Image for Visual Arts: Tracksuits of St Marys

Visual Arts: Tracksuits of St Marys

Written by Corinne O'Keefe on September 10, 2009

TRACKSUITS OF ST MARYS
Photographs by Harold David
Carriageworks
8-29th August

Now call me a fashion yuppie, but when it comes to trackies, I’m not the biggest of fans. I say this now, even as I remember somewhat vividly, that day in high school were I promised from then on, I would wear nothing else. Comfort first, I said – but something changed.

What that was I still couldn’t put my finger on, though upon recently visiting Carriageworks photographic exhibition Tracksuits of St Marys, the time had come for a reevaluation. No longer could I deny those broken promises, those unfulfilled years of discomfort and smart-casual. There was no better time than now, to re-embrace the tracksuit.

Unlike my own frivolity, Tracksuits of St Marys explored the seemingly un-faltering embrace of the tracksuit over its many years. Tracing the garment’s history (and its significance) back to the ‘Black Power salute’ of the 1968 Mexico Olympic Games, Penrith Regional Gallery’s senior curator, Victoria Harbutt along with Australian fashion and portrait photographer Harold David, worked to illustrate the longstanding versatily and vitality of the trackuit against this contextual backdrop.

Developed as a Western Sydney community project, David spent the good part of two years photographing and getting to know the citizens of St Marys, as well as investigating the tracksuit as a symbol that transcended fashion, class, age and ethnicity. And my, oh my, what a nice looking bunch of photos that resulted.

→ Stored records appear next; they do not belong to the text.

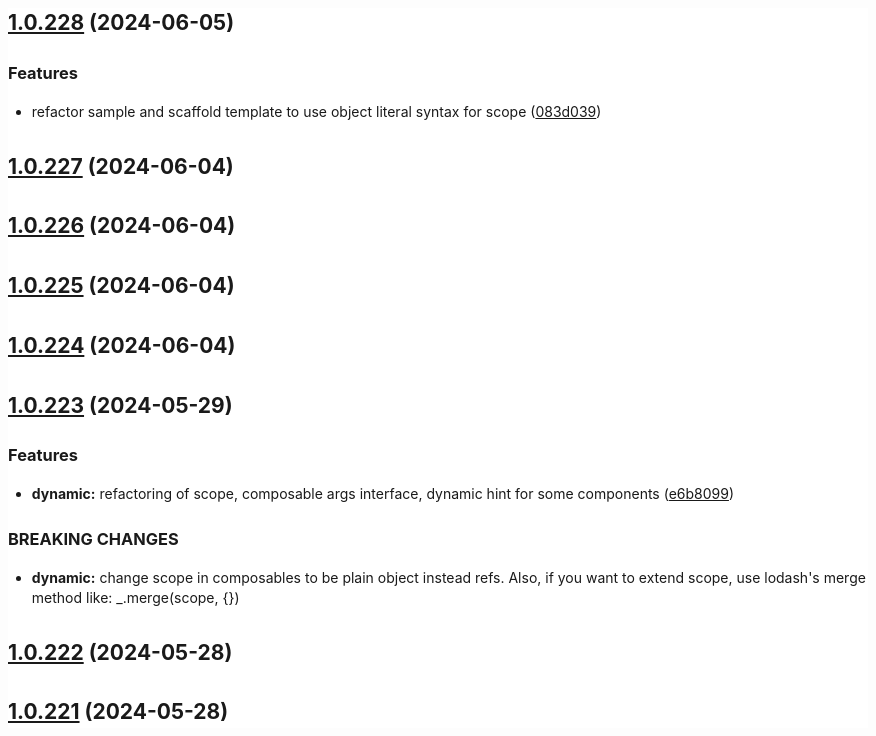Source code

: 

## [1.0.228](https://github.com/VirtoCommerce/vc-shell/compare/v1.0.227...v1.0.228) (2024-06-05)


### Features

* refactor sample and scaffold template to use object literal syntax for scope ([083d039](https://github.com/VirtoCommerce/vc-shell/commit/083d039f2d5dcbbd1ad1f914220cab5c11651b46))



## [1.0.227](https://github.com/VirtoCommerce/vc-shell/compare/v1.0.226...v1.0.227) (2024-06-04)



## [1.0.226](https://github.com/VirtoCommerce/vc-shell/compare/v1.0.225...v1.0.226) (2024-06-04)



## [1.0.225](https://github.com/VirtoCommerce/vc-shell/compare/v1.0.224...v1.0.225) (2024-06-04)



## [1.0.224](https://github.com/VirtoCommerce/vc-shell/compare/v1.0.223...v1.0.224) (2024-06-04)



## [1.0.223](https://github.com/VirtoCommerce/vc-shell/compare/v1.0.222...v1.0.223) (2024-05-29)


### Features

* **dynamic:** refactoring of scope, composable args interface, dynamic hint for some components ([e6b8099](https://github.com/VirtoCommerce/vc-shell/commit/e6b8099a120cef9429896904947e13fdae670541))


### BREAKING CHANGES

* **dynamic:** change scope in composables to be plain object instead refs. Also, if you want to extend scope, use lodash's merge method like: _.merge(scope, {})



## [1.0.222](https://github.com/VirtoCommerce/vc-shell/compare/v1.0.221...v1.0.222) (2024-05-28)



## [1.0.221](https://github.com/VirtoCommerce/vc-shell/compare/v1.0.220...v1.0.221) (2024-05-28)

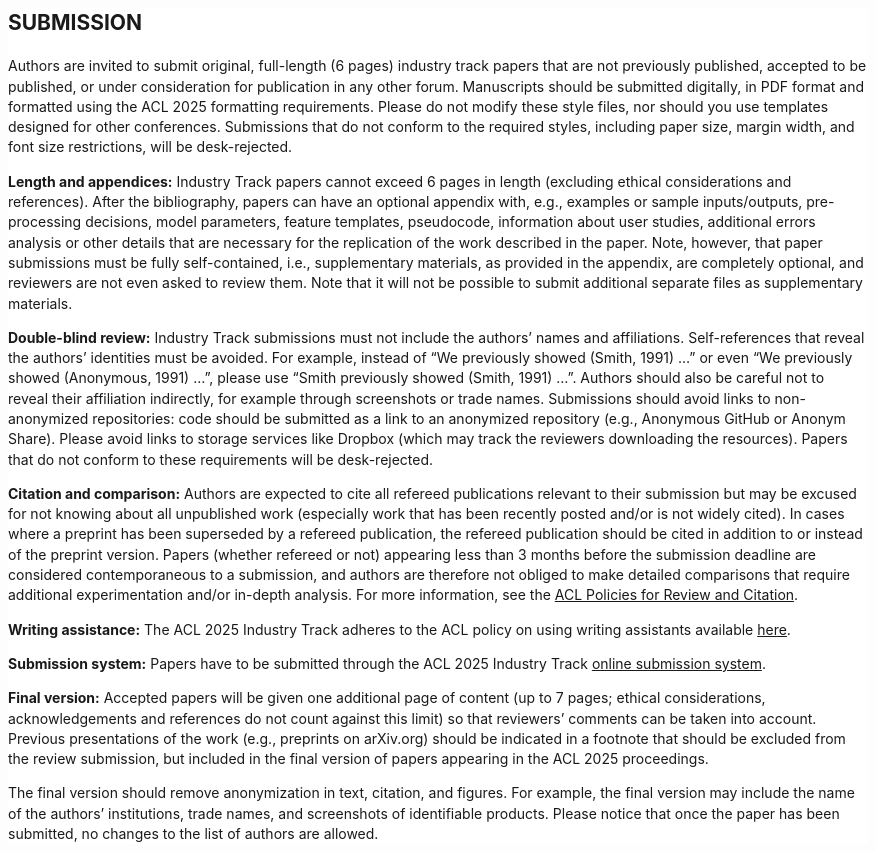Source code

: ## SUBMISSION   

Authors are invited to submit original, full-length (6 pages) industry track papers that are not previously published, accepted to be published, or under consideration for publication in any other forum. Manuscripts should be submitted digitally, in PDF format and formatted using the ACL 2025 formatting requirements. Please do not modify these style files, nor should you use templates designed for other conferences. Submissions that do not conform to the required styles, including paper size, margin width, and font size restrictions, will be desk-rejected.    

**Length and appendices:** Industry Track papers cannot exceed 6 pages in length (excluding ethical considerations and references). After the bibliography, papers can have an optional appendix with, e.g., examples or sample inputs/outputs, pre-processing decisions, model parameters, feature templates, pseudocode, information about user studies, additional errors analysis or other details that are necessary for the replication of the work described in the paper. Note, however, that paper submissions must be fully self-contained, i.e., supplementary materials, as provided in the appendix, are completely optional, and reviewers are not even asked to review them. Note that it will not be possible to submit additional separate files as supplementary materials.    

**Double-blind review:** Industry Track submissions must not include the authors’ names and affiliations. Self-references that reveal the authors’ identities must be avoided. For example, instead of “We previously showed (Smith, 1991) …” or even “We previously showed (Anonymous, 1991) …”, please use “Smith previously showed (Smith, 1991) …”. Authors should also be careful not to reveal their affiliation indirectly, for example through screenshots or trade names. Submissions should avoid links to non-anonymized repositories: code should be submitted as a link to an anonymized repository (e.g., Anonymous GitHub or Anonym Share). Please avoid links to storage services like Dropbox (which may track the reviewers downloading the resources). Papers that do not conform to these requirements will be desk-rejected.     

**Citation and comparison:** Authors are expected to cite all refereed publications relevant to their submission but may be excused for not knowing about all unpublished work (especially work that has been recently posted and/or is not widely cited). In cases where a preprint has been superseded by a refereed publication, the refereed publication should be cited in addition to or instead of the preprint version. Papers (whether refereed or not) appearing less than 3 months before the submission deadline are considered contemporaneous to a submission, and authors are therefore not obliged to make detailed comparisons that require additional experimentation and/or in-depth analysis. For more information, see the [ACL Policies for Review and Citation](https://www.aclweb.org/adminwiki/index.php?title=ACL_Policies_for_Review_and_Citation).    

**Writing assistance:** The ACL 2025 Industry Track adheres to the ACL policy on using writing assistants available [here](https://2023.aclweb.org/blog/ACL-2023-policy/).    

**Submission system:** Papers have to be submitted through the ACL 2025 Industry Track [online submission system](https://openreview.net/group?id=aclweb.org/ACL/2025/Industry_Track). 

**Final version:** Accepted papers will be given one additional page of content (up to 7 pages; ethical considerations, acknowledgements and references do not count against this limit) so that reviewers’ comments can be taken into account. Previous presentations of the work (e.g., preprints on arXiv.org) should be indicated in a footnote that should be excluded from the review submission, but included in the final version of papers appearing in the ACL 2025 proceedings.    

The final version should remove anonymization in text, citation, and figures. For example, the final version may include the name of the authors’ institutions, trade names, and screenshots of identifiable products. Please notice that once the paper has been submitted, no changes to the list of authors are allowed.    

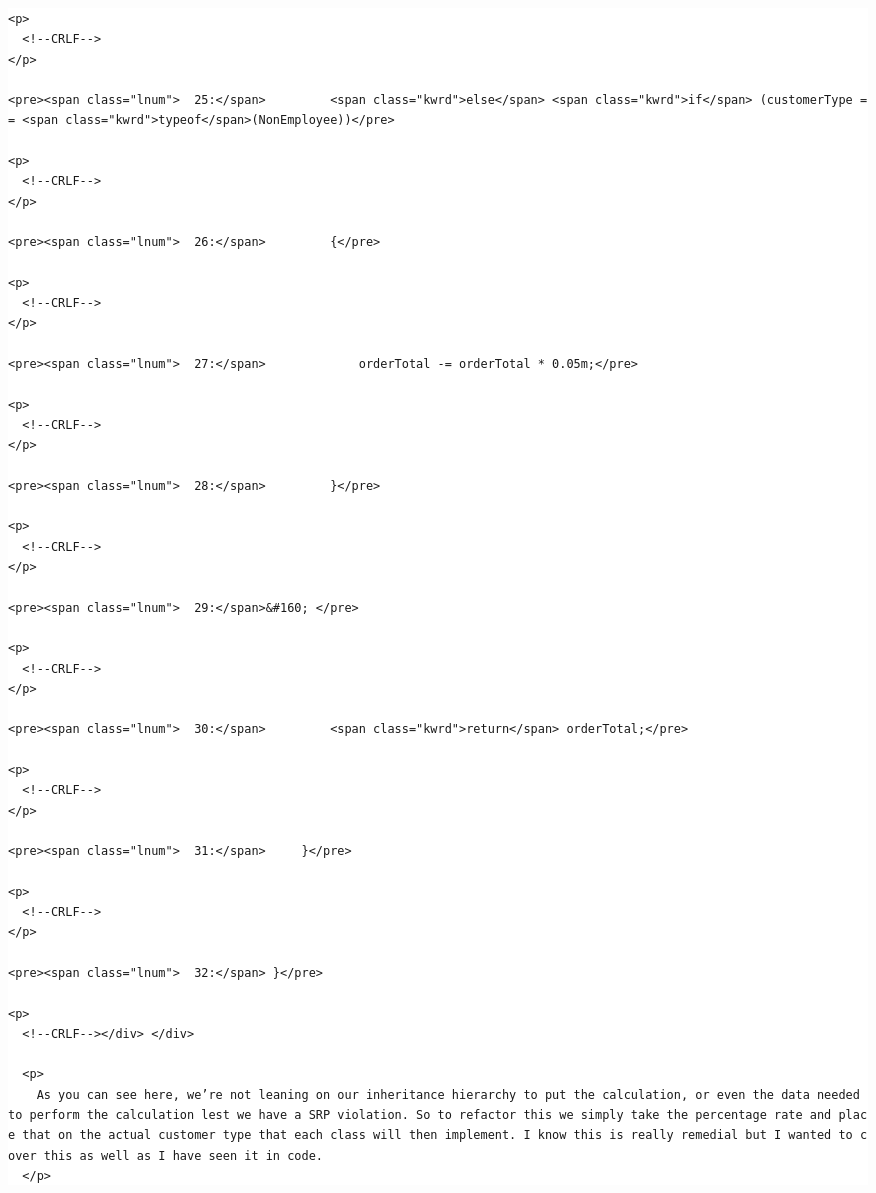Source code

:     <p>
      <!--CRLF-->
    </p>
    
    <pre><span class="lnum">  25:</span>         <span class="kwrd">else</span> <span class="kwrd">if</span> (customerType == <span class="kwrd">typeof</span>(NonEmployee))</pre>
    
    <p>
      <!--CRLF-->
    </p>
    
    <pre><span class="lnum">  26:</span>         {</pre>
    
    <p>
      <!--CRLF-->
    </p>
    
    <pre><span class="lnum">  27:</span>             orderTotal -= orderTotal * 0.05m;</pre>
    
    <p>
      <!--CRLF-->
    </p>
    
    <pre><span class="lnum">  28:</span>         }</pre>
    
    <p>
      <!--CRLF-->
    </p>
    
    <pre><span class="lnum">  29:</span>&#160; </pre>
    
    <p>
      <!--CRLF-->
    </p>
    
    <pre><span class="lnum">  30:</span>         <span class="kwrd">return</span> orderTotal;</pre>
    
    <p>
      <!--CRLF-->
    </p>
    
    <pre><span class="lnum">  31:</span>     }</pre>
    
    <p>
      <!--CRLF-->
    </p>
    
    <pre><span class="lnum">  32:</span> }</pre>
    
    <p>
      <!--CRLF--></div> </div> 
      
      <p>
        As you can see here, we’re not leaning on our inheritance hierarchy to put the calculation, or even the data needed to perform the calculation lest we have a SRP violation. So to refactor this we simply take the percentage rate and place that on the actual customer type that each class will then implement. I know this is really remedial but I wanted to cover this as well as I have seen it in code.
      </p>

Exhibited in the main foyer of Carriageworks, the central focus was on the monumental cluster of photographs of the people of St Mary’s, which were complemented, rather beautifully with images of the three athletes involved in the 1968 Mexico Olympics salute. On the left-hand-side the photographs showed the young Tommie Smith, John Carlos, and Peter Norman as they raced, and later at the eventful medal ceremony. On the right-hand-side, the photographs (mostly courtesy of Jan Norman) explored life after the Olympics – the three together decades later, an image of Norman at home, and finally, Smith and Carlos as they were pallbearers for Norman’s early funeral in 2006. These images, as well as those on the left-hand-side were exhibited linearly, and truly set the grounds for a much deeper appreciation of the subject at hand. To conclude the right-hand sequence, Harbutt chose to display the American Track and Field Proclamation of ‘Peter Norman day’, which was both moving and unforgettable, especially as it was exhibited alongside the previous image of Norman’s passing.

All in all, the stills taken by David were both luminous and resonant, conjuring feelings of nostalgia, empathy, and understanding for those people we feel that we could know, but do not. Upon viewing one of the larger images of schoolchildren in their tracksuit winter uniforms, I recalled with some haziness that part of my childhood that had been lost amongst my other, newer memories – a thought that saddenned me a little. Where had those days gone, that I spent running with my friends? Or that life I’ve not made time for, in which I’d slow down, stay in my trackies, and drink tea at home?

You will love this if: you continue to wear your tracksuits with pride.
You will hate this if: the last time you wore a tracksuit was your last school PE day.

Tracksuits of St Marys ran at Carriageworks from the 8th-29th August.